= Provided information =
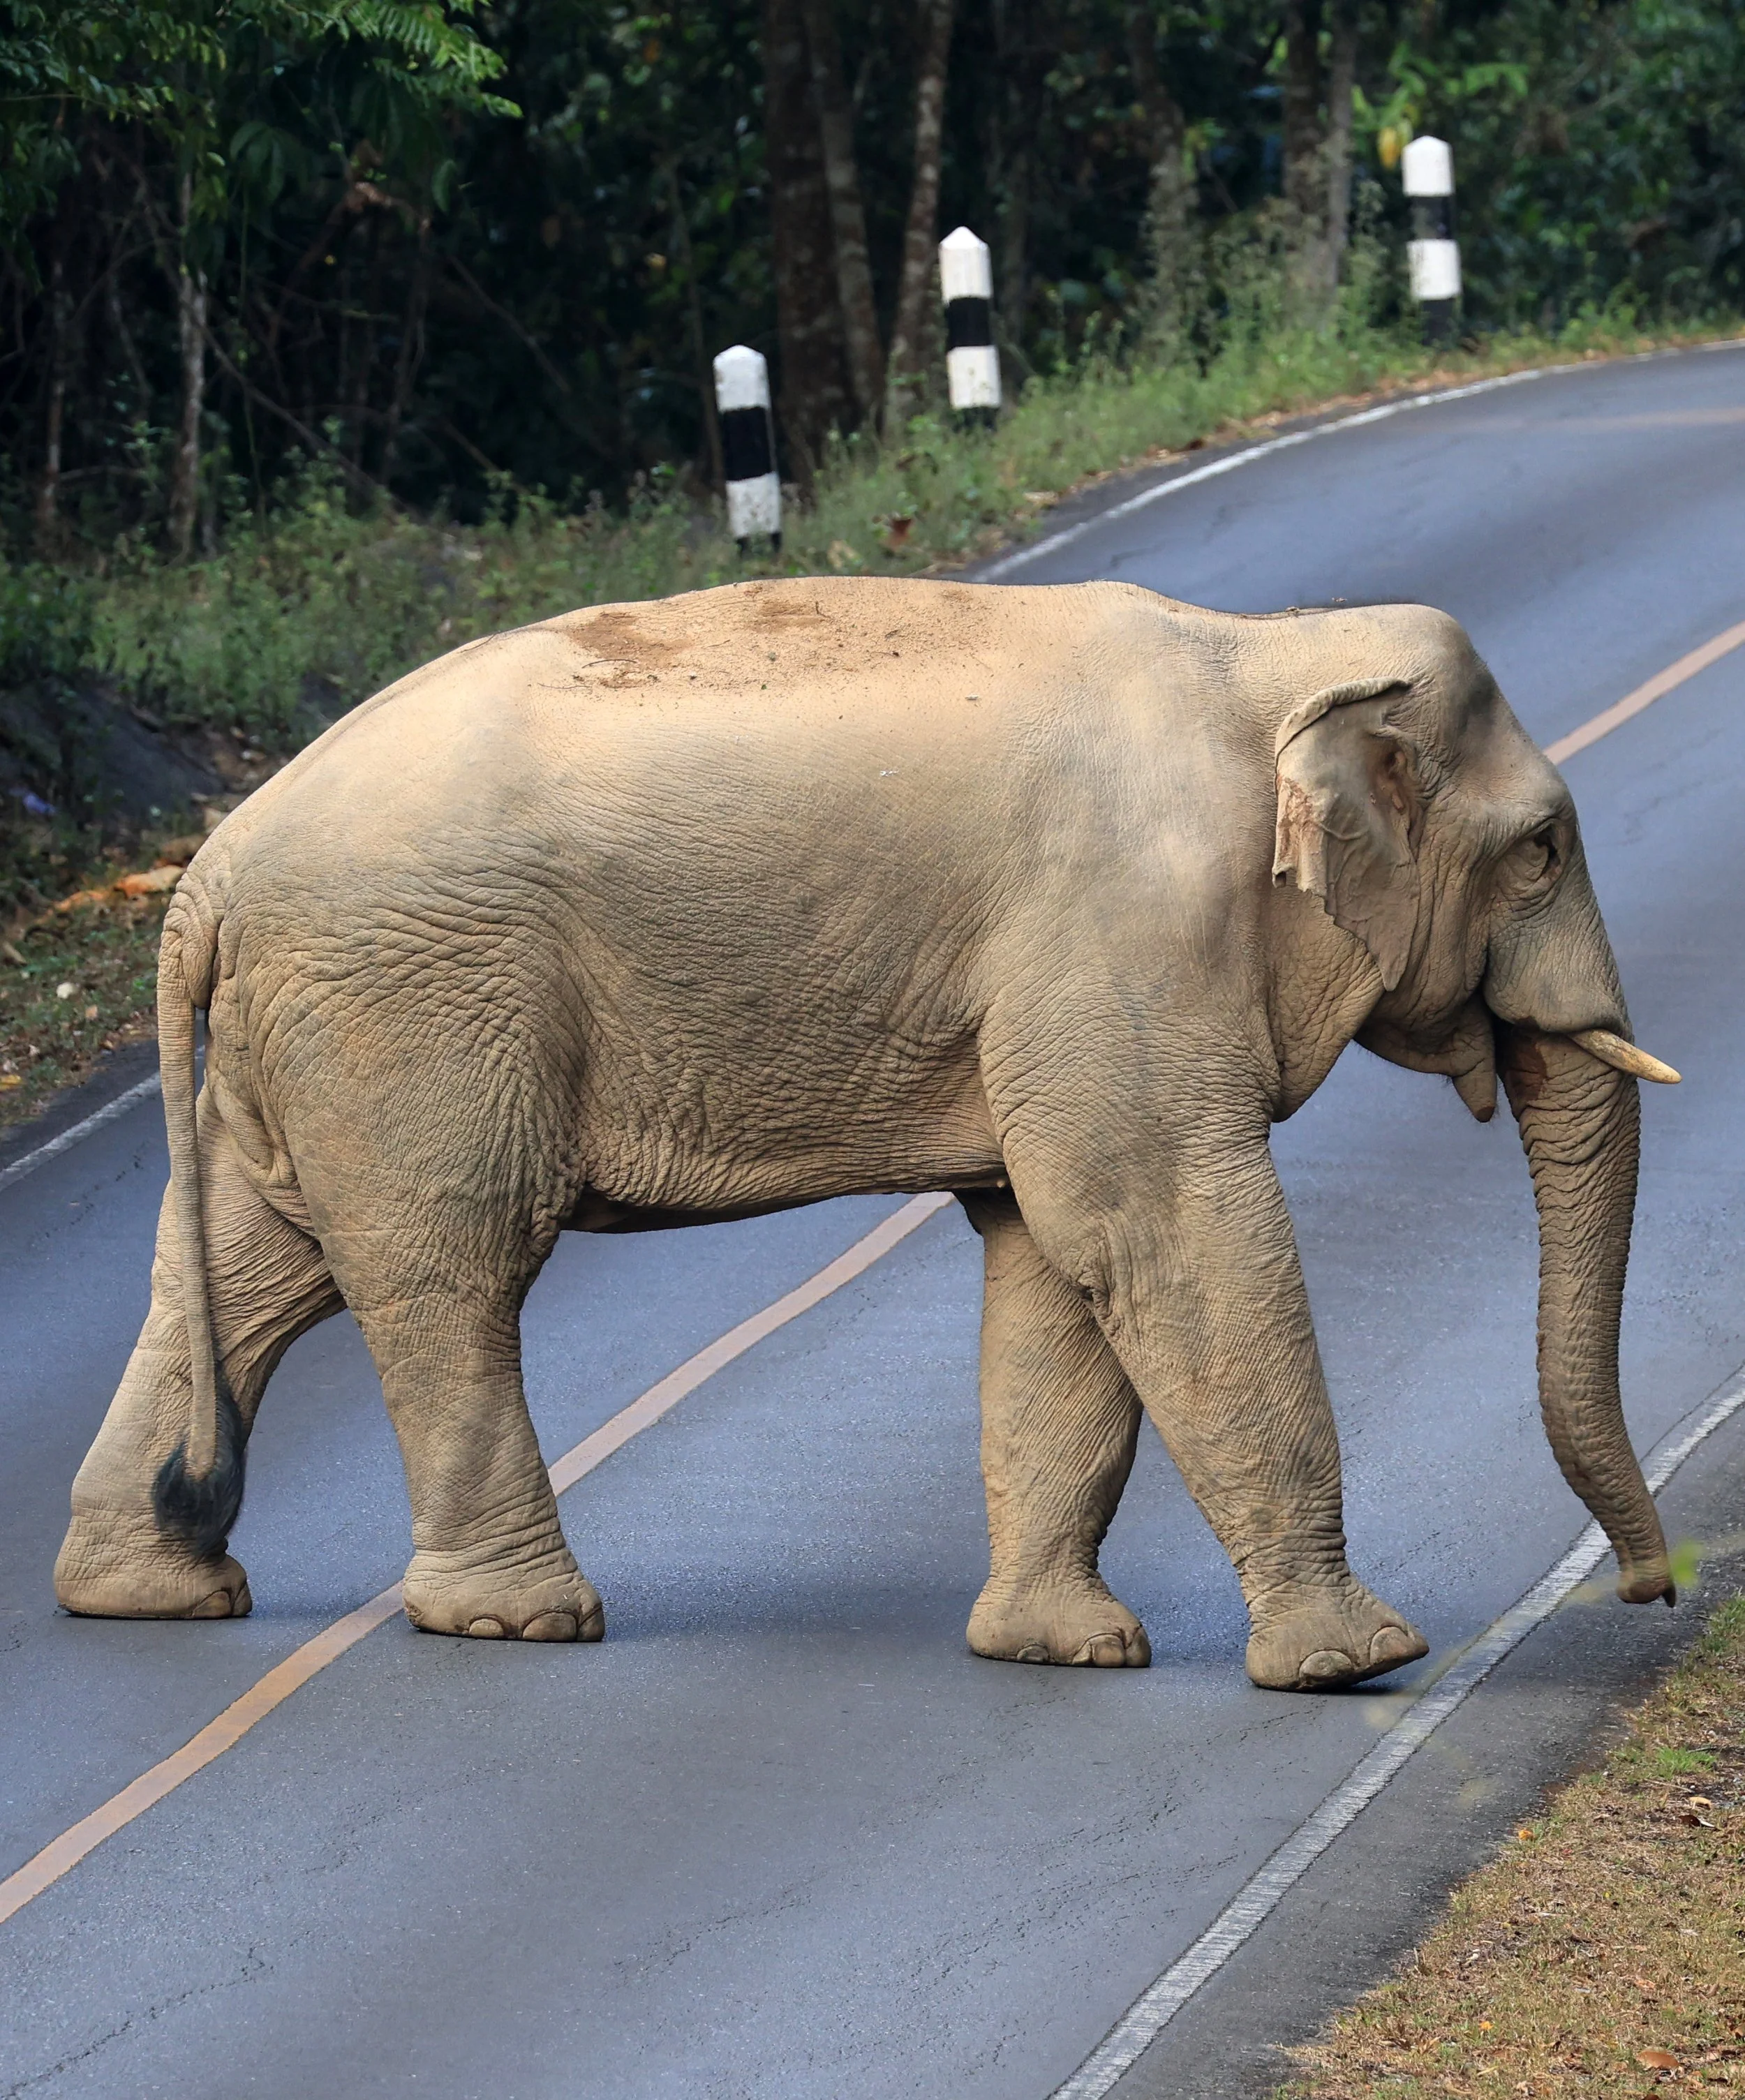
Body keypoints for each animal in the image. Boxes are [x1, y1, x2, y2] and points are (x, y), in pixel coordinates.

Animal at [53, 576, 1681, 1692]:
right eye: (1542, 848)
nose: (1650, 1591)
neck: (1268, 649)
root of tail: (208, 870)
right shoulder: (1114, 935)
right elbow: (1152, 1224)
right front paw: (1356, 1662)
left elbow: (1048, 1252)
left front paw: (1059, 1646)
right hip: (417, 1013)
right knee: (445, 1270)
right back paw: (522, 1616)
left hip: (314, 1036)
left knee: (250, 1267)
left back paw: (147, 1588)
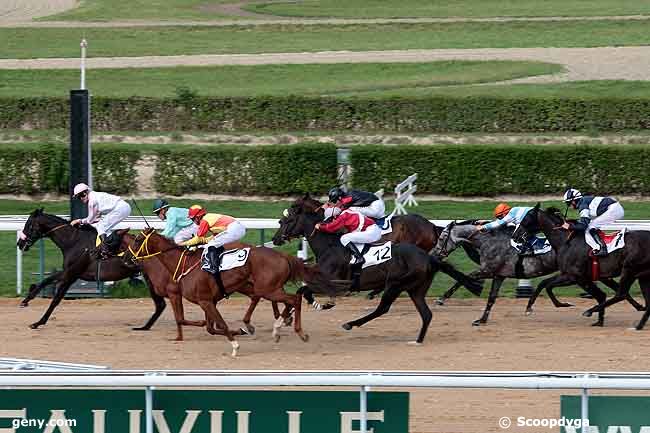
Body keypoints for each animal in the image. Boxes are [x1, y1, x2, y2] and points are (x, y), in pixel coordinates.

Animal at [270, 194, 480, 342]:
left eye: (287, 220)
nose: (276, 238)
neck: (329, 246)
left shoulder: (334, 283)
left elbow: (304, 291)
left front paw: (321, 304)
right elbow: (300, 291)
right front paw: (286, 319)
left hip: (396, 284)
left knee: (383, 308)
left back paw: (352, 321)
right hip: (414, 288)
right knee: (425, 314)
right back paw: (418, 338)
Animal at [512, 206, 648, 328]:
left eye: (526, 218)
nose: (514, 236)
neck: (565, 241)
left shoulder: (574, 277)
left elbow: (549, 286)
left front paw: (565, 304)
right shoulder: (568, 274)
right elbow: (543, 283)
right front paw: (529, 307)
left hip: (629, 270)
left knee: (621, 293)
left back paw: (590, 311)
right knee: (622, 292)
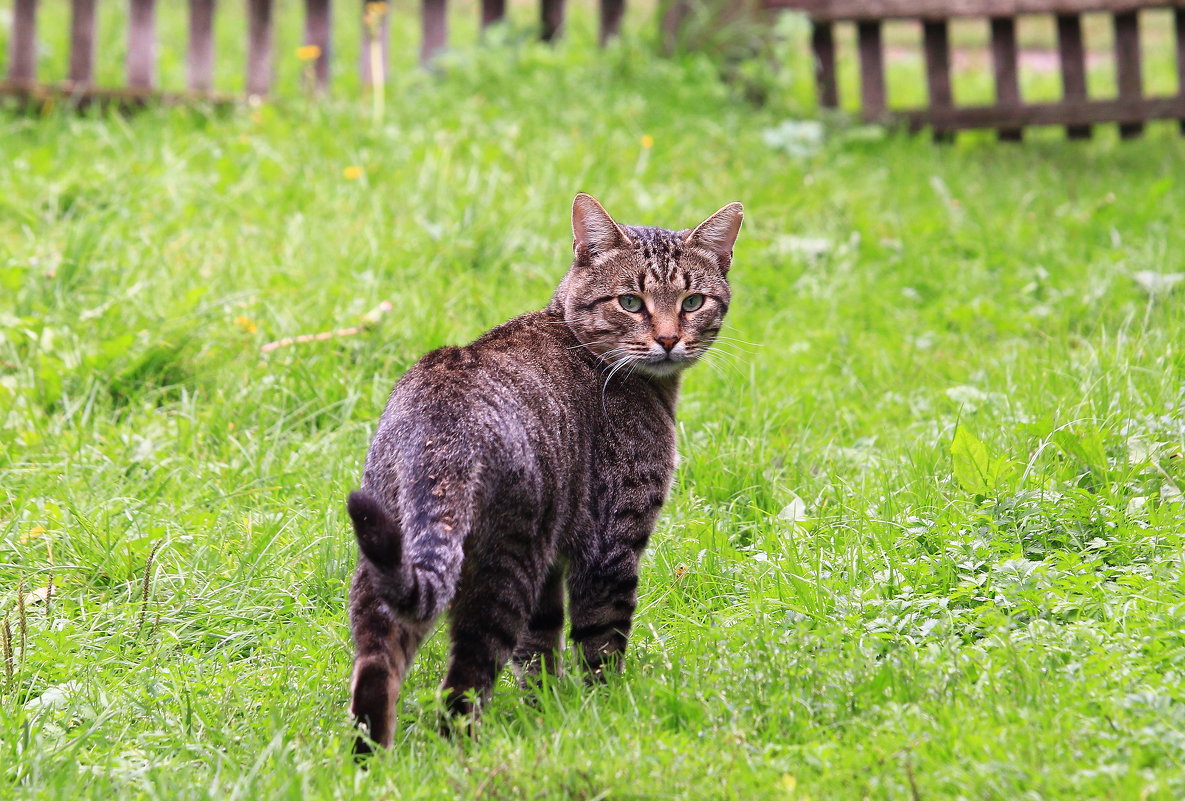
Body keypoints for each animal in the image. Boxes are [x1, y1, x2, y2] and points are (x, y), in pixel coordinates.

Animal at [346, 194, 744, 748]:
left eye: (692, 302)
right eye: (630, 302)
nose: (668, 339)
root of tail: (441, 430)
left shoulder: (554, 564)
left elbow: (539, 652)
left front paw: (548, 710)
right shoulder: (609, 543)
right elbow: (601, 643)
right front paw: (606, 709)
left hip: (384, 559)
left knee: (376, 668)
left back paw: (372, 761)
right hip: (505, 570)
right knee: (460, 691)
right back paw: (460, 755)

= Requirement =
Which lines above contain the word "back"? Show each of them.

= Answer section =
right back paw: (522, 1616)
left back paw: (147, 1588)
left back paw: (352, 321)
right back paw: (418, 338)
left back paw: (590, 311)
left back paw: (372, 761)
right back paw: (460, 755)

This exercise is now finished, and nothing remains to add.